TASK GOAL:
In the data below, how many lines include the word "main"? Give only the number.

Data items

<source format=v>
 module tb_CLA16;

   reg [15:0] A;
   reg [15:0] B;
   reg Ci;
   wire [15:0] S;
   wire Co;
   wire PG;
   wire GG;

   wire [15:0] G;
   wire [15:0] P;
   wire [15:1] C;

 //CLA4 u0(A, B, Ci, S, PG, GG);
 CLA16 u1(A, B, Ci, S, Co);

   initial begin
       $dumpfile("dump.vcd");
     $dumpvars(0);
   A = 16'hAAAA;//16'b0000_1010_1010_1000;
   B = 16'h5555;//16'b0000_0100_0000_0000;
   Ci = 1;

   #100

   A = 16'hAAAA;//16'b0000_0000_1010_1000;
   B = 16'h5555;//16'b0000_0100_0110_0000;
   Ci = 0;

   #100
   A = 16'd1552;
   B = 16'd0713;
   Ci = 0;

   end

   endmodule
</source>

==

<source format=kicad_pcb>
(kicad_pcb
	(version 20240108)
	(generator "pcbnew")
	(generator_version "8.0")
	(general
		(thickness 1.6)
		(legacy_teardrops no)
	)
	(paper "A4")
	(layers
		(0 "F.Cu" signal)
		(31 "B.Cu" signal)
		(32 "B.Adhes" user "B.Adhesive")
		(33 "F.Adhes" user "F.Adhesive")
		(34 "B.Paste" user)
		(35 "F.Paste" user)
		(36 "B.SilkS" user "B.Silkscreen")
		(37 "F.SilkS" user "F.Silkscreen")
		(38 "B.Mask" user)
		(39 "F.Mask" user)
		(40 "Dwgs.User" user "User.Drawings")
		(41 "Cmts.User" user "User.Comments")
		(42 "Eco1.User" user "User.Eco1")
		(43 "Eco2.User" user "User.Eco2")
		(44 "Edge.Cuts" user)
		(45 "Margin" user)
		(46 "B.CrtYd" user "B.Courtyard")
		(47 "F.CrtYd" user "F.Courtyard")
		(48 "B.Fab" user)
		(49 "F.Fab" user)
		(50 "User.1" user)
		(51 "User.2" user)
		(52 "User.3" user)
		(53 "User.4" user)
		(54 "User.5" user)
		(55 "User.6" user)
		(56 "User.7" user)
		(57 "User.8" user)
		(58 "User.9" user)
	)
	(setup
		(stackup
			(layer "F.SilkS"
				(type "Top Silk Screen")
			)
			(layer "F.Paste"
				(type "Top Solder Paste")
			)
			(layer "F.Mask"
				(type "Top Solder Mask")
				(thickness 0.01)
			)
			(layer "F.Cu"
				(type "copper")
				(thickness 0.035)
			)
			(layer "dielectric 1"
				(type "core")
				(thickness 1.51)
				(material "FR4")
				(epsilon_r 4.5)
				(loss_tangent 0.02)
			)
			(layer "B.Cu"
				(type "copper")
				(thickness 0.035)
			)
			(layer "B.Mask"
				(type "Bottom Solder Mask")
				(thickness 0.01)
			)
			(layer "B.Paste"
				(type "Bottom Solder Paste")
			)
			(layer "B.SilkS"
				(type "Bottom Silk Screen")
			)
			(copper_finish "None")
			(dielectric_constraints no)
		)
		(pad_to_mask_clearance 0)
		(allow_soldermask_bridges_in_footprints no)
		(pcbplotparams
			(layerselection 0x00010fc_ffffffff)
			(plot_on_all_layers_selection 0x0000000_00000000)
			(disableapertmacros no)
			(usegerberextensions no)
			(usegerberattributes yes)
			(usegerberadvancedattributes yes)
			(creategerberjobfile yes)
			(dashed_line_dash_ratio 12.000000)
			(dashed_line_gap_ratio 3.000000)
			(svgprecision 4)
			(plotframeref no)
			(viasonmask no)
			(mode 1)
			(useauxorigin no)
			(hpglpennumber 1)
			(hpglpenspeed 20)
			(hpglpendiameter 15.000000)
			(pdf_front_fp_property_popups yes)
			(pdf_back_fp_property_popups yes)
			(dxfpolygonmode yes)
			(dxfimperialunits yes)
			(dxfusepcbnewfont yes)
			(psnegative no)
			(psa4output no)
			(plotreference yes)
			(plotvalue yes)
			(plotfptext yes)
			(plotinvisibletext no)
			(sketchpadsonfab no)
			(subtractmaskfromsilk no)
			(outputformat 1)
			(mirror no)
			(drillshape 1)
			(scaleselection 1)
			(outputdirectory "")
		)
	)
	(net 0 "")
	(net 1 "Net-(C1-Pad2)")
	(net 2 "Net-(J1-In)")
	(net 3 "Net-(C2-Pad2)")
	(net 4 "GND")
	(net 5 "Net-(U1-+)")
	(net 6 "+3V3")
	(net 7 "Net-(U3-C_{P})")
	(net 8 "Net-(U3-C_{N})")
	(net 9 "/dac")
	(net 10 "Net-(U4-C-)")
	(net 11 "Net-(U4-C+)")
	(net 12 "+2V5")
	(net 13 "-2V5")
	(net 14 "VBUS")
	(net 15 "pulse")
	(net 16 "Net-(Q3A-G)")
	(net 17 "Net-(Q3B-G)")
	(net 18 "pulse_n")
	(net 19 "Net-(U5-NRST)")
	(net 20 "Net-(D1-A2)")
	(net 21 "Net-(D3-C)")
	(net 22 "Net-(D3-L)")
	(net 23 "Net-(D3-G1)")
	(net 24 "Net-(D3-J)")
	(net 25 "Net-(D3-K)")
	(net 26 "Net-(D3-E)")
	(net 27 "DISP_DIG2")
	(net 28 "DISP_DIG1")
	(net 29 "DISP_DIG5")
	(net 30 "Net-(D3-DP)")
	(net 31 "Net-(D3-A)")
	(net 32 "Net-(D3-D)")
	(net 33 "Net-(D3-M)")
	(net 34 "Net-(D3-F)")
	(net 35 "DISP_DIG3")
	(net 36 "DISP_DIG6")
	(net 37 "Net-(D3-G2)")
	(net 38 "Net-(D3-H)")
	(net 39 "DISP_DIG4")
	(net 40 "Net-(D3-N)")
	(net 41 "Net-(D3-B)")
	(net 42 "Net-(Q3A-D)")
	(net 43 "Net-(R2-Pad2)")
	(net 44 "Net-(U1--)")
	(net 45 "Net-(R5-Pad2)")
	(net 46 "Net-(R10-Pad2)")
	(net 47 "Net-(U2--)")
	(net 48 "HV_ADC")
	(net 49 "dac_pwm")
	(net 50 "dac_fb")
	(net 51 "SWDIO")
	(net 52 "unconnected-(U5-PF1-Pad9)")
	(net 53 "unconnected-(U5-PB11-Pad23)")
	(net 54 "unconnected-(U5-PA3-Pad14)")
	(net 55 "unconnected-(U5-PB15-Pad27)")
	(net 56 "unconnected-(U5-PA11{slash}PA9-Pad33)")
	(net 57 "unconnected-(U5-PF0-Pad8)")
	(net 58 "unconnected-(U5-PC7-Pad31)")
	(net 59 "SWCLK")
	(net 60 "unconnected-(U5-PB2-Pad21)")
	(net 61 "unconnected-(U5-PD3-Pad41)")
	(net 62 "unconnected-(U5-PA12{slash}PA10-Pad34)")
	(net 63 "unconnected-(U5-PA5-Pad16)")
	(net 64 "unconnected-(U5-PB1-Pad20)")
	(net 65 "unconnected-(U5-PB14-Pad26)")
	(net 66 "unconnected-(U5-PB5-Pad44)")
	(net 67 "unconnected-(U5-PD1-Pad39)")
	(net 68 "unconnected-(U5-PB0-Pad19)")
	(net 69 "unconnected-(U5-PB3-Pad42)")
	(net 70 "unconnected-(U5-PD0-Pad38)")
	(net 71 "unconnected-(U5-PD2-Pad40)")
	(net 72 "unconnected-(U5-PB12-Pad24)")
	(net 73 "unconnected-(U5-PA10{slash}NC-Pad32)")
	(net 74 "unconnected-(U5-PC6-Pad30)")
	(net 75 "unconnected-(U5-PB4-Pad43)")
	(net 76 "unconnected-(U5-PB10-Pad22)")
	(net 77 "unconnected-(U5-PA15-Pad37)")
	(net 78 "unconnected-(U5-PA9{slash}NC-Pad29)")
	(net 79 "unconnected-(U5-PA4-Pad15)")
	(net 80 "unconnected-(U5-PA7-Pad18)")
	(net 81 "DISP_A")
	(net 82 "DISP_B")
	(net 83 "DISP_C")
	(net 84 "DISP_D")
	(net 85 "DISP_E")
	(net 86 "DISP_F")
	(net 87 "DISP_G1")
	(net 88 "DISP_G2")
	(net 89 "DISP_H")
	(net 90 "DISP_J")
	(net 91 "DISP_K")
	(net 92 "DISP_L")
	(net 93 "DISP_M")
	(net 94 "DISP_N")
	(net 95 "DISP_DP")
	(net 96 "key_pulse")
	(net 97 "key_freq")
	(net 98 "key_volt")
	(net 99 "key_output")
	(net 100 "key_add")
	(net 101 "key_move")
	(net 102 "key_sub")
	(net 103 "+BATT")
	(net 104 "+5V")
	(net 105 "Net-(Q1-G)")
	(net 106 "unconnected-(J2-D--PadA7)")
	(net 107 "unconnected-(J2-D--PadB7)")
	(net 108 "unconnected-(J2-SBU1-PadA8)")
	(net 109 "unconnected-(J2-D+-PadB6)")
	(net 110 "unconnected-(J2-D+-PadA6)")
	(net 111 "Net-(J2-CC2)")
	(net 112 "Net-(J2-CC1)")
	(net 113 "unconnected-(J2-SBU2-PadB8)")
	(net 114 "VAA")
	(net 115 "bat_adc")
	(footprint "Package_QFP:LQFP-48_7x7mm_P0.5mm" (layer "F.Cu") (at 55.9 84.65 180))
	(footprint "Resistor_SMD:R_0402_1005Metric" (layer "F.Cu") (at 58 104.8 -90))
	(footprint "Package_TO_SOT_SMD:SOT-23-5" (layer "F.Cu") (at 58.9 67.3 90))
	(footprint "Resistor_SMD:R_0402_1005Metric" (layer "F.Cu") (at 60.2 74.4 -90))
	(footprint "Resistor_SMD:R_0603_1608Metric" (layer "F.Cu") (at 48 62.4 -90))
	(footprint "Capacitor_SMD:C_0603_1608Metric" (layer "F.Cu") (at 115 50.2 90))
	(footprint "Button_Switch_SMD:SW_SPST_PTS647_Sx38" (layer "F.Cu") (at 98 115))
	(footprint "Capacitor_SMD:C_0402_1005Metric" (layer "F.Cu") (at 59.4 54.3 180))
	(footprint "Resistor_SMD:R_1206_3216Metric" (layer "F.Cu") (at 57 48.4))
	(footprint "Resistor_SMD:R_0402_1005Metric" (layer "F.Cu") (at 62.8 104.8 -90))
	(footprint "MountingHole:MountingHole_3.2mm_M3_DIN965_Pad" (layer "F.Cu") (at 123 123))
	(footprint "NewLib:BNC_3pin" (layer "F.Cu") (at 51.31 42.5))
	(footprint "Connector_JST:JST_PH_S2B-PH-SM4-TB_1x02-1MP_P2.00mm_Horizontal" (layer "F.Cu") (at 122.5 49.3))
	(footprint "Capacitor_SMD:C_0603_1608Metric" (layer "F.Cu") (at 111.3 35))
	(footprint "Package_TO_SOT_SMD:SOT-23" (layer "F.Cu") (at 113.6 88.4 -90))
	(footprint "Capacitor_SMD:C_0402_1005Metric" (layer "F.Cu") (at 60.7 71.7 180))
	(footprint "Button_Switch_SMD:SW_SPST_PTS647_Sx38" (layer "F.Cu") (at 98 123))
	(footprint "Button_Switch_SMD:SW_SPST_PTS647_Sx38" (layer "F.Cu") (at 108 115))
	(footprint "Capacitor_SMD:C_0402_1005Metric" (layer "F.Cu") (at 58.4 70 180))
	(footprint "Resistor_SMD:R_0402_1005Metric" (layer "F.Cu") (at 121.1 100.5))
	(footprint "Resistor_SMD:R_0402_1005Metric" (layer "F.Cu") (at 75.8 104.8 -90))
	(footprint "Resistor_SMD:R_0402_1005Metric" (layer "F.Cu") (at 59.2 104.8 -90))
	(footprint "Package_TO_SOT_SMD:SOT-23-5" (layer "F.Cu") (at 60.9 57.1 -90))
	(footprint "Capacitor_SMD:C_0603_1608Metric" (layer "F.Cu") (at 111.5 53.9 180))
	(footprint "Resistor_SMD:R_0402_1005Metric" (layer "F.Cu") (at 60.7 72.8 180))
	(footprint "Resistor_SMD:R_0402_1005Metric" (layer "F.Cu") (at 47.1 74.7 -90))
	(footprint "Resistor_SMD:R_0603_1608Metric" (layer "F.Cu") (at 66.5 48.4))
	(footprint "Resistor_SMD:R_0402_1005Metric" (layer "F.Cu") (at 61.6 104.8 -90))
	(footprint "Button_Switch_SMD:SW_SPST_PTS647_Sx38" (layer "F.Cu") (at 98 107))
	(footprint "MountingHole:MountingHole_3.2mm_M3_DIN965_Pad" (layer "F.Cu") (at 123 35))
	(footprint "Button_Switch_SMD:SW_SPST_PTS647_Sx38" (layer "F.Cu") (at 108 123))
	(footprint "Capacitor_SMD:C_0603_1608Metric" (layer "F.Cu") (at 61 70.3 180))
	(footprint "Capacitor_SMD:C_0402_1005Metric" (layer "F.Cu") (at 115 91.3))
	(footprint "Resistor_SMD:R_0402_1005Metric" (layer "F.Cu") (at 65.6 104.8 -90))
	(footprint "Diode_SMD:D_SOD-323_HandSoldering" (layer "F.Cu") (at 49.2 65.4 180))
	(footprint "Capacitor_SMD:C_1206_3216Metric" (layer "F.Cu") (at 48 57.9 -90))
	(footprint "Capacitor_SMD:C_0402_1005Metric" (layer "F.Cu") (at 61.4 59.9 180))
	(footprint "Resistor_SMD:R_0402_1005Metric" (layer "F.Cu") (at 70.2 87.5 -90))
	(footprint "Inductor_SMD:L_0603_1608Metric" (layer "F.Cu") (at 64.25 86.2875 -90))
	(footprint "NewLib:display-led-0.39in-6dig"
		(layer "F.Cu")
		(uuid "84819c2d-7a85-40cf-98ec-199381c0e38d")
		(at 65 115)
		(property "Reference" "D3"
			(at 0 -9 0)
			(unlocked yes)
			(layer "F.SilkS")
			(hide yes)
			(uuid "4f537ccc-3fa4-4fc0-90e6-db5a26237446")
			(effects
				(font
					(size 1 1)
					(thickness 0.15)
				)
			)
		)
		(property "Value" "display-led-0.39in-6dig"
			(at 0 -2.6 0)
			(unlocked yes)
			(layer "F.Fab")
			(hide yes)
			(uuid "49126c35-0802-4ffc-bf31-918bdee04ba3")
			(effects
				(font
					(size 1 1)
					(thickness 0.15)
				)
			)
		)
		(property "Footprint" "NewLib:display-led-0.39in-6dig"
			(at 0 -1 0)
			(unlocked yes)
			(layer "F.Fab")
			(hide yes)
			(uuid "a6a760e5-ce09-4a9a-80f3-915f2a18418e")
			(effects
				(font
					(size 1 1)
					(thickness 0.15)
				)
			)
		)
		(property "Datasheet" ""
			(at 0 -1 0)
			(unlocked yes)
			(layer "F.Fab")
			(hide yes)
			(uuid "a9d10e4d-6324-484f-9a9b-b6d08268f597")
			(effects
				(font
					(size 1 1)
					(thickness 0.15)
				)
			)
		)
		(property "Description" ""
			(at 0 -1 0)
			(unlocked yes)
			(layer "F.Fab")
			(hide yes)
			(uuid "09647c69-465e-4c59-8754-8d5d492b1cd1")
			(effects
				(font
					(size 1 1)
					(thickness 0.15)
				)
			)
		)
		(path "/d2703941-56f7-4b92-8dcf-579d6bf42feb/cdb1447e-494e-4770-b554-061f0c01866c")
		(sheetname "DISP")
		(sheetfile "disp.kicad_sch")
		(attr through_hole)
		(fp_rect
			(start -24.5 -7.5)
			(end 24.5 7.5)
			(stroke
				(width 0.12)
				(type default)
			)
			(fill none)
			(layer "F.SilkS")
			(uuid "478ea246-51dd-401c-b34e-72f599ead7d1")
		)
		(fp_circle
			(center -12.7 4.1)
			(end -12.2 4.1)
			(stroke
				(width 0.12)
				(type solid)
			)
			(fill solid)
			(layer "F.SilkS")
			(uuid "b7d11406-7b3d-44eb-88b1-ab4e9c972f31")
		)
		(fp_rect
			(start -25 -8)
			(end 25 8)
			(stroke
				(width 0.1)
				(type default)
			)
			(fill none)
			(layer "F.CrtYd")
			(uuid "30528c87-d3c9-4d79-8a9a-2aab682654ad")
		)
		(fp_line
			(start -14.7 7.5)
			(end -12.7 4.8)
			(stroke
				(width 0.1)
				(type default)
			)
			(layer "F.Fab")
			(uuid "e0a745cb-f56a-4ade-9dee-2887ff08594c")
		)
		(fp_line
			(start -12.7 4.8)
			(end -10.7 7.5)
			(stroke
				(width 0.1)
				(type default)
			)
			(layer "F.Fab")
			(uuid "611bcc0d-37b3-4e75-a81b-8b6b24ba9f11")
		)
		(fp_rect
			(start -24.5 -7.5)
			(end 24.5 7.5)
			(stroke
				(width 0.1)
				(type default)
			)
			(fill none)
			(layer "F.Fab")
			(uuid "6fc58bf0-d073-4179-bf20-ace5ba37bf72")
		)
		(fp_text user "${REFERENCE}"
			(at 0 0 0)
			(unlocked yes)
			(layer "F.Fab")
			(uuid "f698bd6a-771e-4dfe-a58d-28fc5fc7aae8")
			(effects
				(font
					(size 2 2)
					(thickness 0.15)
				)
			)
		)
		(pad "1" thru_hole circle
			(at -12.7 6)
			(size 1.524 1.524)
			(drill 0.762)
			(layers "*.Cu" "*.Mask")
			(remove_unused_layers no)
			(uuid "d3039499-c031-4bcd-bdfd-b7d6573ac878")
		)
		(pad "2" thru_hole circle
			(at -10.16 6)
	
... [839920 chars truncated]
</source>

* * *

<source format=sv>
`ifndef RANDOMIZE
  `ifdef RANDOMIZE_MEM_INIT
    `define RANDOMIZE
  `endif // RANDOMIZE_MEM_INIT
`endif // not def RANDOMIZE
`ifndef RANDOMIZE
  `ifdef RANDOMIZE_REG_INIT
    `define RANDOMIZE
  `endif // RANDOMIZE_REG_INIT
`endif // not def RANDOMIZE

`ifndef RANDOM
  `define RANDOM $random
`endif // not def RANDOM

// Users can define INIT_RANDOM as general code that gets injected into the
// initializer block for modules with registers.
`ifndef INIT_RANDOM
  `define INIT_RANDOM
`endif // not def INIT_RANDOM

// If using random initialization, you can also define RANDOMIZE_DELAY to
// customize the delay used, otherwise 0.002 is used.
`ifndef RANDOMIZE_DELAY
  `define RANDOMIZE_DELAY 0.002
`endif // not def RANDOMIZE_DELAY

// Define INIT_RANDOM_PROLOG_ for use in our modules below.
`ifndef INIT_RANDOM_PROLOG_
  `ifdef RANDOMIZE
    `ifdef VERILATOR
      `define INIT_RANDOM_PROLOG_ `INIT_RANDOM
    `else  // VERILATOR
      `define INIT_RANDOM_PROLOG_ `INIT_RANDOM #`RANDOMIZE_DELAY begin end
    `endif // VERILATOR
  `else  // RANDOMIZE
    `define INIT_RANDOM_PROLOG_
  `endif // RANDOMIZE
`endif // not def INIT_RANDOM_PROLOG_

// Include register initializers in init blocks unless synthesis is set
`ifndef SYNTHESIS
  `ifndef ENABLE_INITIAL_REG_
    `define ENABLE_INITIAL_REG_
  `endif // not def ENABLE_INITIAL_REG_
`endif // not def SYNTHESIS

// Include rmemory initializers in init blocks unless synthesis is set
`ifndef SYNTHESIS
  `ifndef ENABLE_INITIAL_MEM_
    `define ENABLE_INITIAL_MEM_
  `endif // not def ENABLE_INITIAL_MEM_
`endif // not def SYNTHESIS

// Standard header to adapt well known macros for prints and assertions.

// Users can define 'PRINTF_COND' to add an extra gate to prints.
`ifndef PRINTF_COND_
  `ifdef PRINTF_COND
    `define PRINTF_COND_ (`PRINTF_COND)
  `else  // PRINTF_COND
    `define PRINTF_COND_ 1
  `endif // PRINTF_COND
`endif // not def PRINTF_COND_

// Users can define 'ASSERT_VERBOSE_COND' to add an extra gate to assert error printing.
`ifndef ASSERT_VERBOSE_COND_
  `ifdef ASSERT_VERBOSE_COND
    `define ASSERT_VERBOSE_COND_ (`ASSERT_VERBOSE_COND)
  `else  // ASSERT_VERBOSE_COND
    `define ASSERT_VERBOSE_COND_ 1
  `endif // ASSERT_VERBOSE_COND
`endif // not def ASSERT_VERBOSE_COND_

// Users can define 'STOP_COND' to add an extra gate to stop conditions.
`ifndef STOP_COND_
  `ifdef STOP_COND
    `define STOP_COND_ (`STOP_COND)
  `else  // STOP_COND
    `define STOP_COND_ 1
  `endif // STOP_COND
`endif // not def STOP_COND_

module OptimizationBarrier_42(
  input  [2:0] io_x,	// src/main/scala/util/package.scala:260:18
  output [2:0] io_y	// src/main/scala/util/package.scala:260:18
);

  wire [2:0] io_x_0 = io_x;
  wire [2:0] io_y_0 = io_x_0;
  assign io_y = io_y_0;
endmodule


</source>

TASK RESULT:
2